La sexualité est une réserve quasi inépuisable d’énergie potentielle. En partant de ce principe, la plupart des sociétés organisées se sont efforcées non pas d’économiser cette énergie mais de la déplacer, de la canaliser dans des règles très précises afin de la faire servir à l’activité du groupe social. Le but est utilitaire. On ne se préoccupe guère des frustrations qu’une telle récupération peut engendrer, l’essentiel étant l’épanouissement non pas de l’individu, mais de la collectivité. La justification de cette canalisation du potentiel sexuel est très simple : l’activité sexuelle fatigue et risque d’empêcher l’homme d’accomplir les travaux qui sont les siens.
Or, les récits irlandais contredisent cette vision restrictive de la sexualité. La plupart des héros, qui sont particulièrement redoutables dans les combats, réalisent des exploits sexuels hors du commun, même s’ils sont engagés dans des luttes sans merci. C’est ainsi que dans La Razzia des bœufs de Cualngé, on peut voir que Cûchulainn, seul à défendre l’Ulster contre les autres provinces d’Irlande, n’hésite pas à se rendre à un « rendez-vous de femme » au moment même où le danger devient le plus menaçant. L’épisode mérite d’être cité.

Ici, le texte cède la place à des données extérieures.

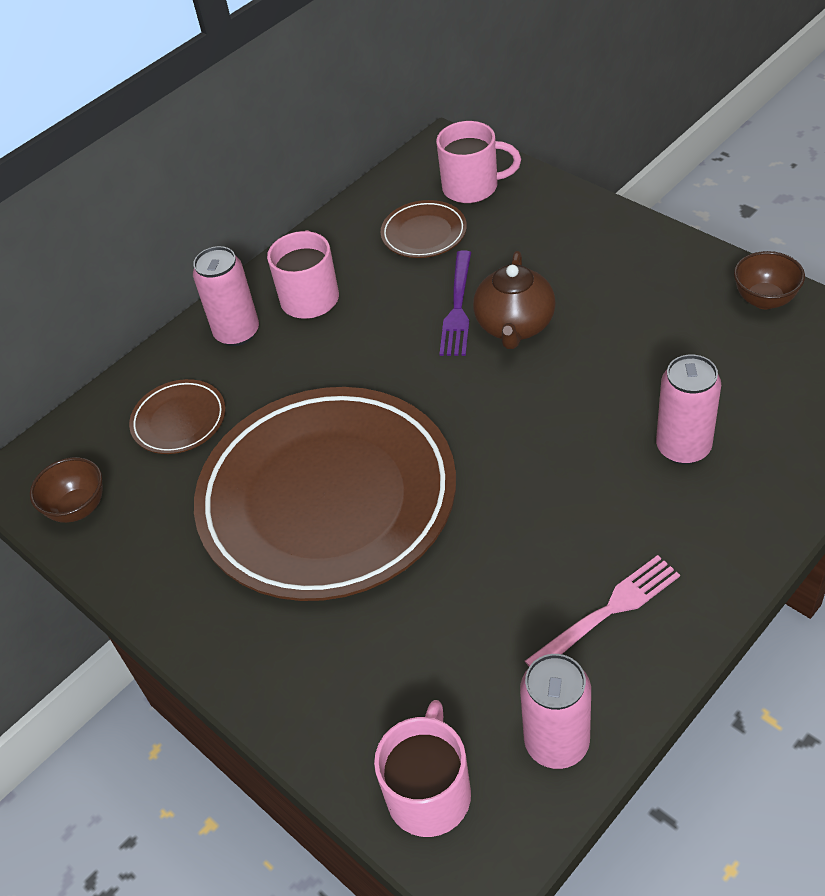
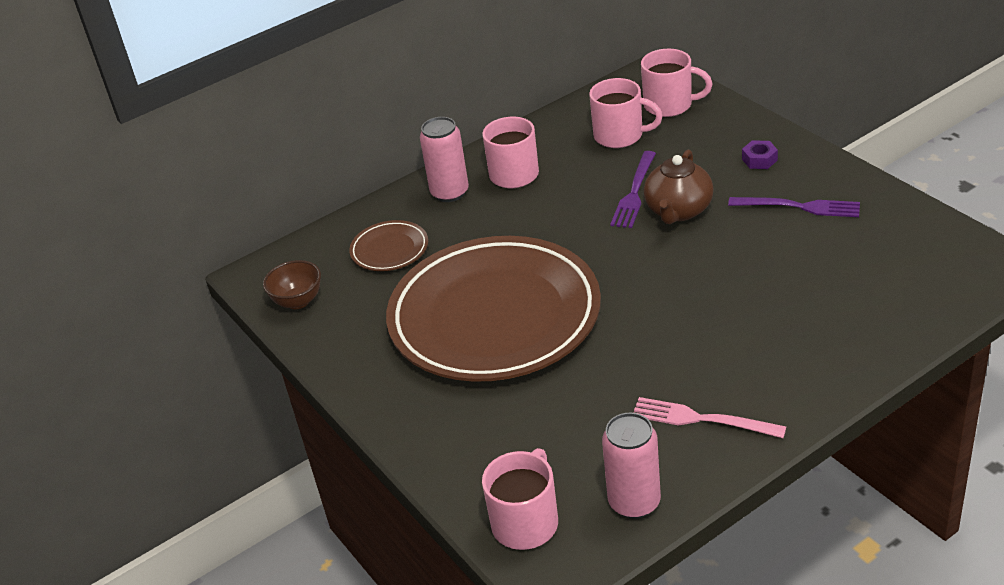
camera: 10 degrees right, 10 degrees down
(424, 233) = (620, 136): brown plate -> pink mug
(592, 247) = (759, 160): none -> purple nut
(608, 611) = (700, 419): pink fork -> pink fork turned 135 degrees counterclockwise
(654, 304) = (800, 207): none -> purple fork
(683, 447) = (795, 313): pink can -> none
(764, 300) = (896, 213): brown bowl -> none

Cûchulainn est donc seul avec son père putatif Sualtam. Il dit à celui-ci : « J’ai l’impression qu’une armée sera sur nous cette nuit. Va porter de ma part un avertissement aux Ulates pour qu’ils ne restent pas dans les plaines. Ils sont dans la faiblesse(26) et ne pourraient se défendre. » Avant de s’éloigner, Sualtam demande au héros ce qu’il va faire. La réponse est la suivante : « Il est nécessaire que j’aille vers le sud, à Tara, car j’y ai rendez-vous avec Fedelm aux neuf formes(27). Je me suis engagé à rester avec elle jusqu’au matin. » Sualtam lui fait de véhéments reproches, mais Cûchulainn lui répond : « Il faut pourtant que j’y aille, car si je n’y vais pas, on traitera de mensonges les engagements des hommes, et l’on dira que seules les femmes sont capables de tenir leurs promesses(28). »

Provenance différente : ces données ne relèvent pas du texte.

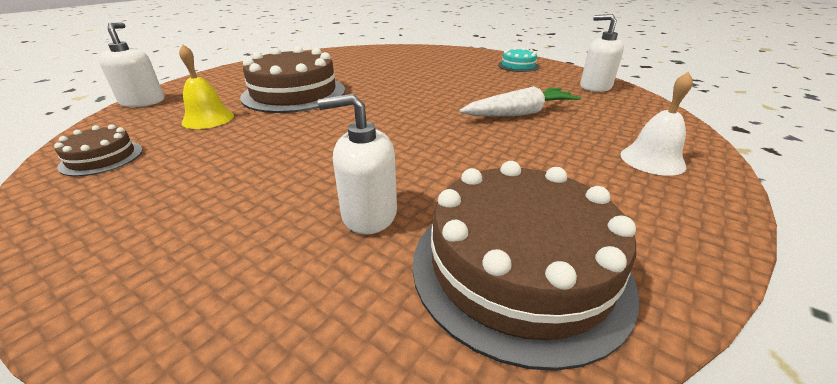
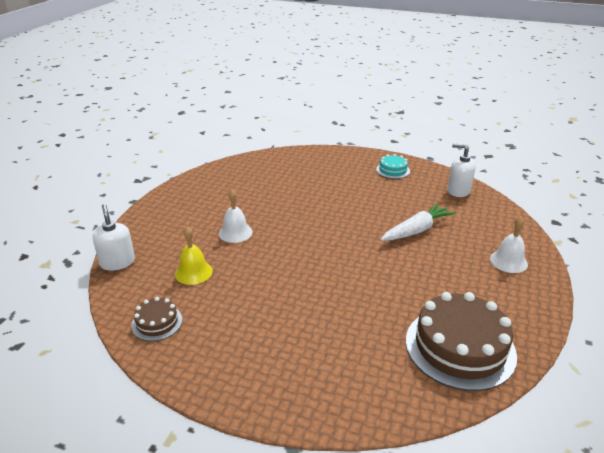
camera: 15 degrees left, 0 degrees up
(294, 93) = (235, 232): brown cake -> white bell
(369, 214) = (368, 331): white soap dispenser -> none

Heureusement, tout s’arrange pour le mieux. Avant d’aller à son rendez-vous, Cûchulainn grave des incantations magiques sur une branche de chêne qu’il place sur un gué, ce qui empêche l’armée des ennemis de franchir ce gué. Mais cet épisode démontre que jamais l’activité sexuelle n’a empêché un héros d’accomplir son devoir. Et il y a bien d’autres exemples, comme celui d’un autre héros, Fergus Mac Roig, à qui il faut plusieurs femmes par jour pour satisfaire ses besoins sexuels. Il est vrai que le nom de Fergus provient d’un terme gaélique apparenté au latin vir, apparenté lui-même à vis, « force », et qui signifie « énergie », « puissance ». C’est dire que la sexualité est un authentique réservoir d’énergie vitale, du moins dans l’optique si particulière qui est celle des peuples celtes. Et la morale n’a évidemment pas sa part dans cette conviction profonde.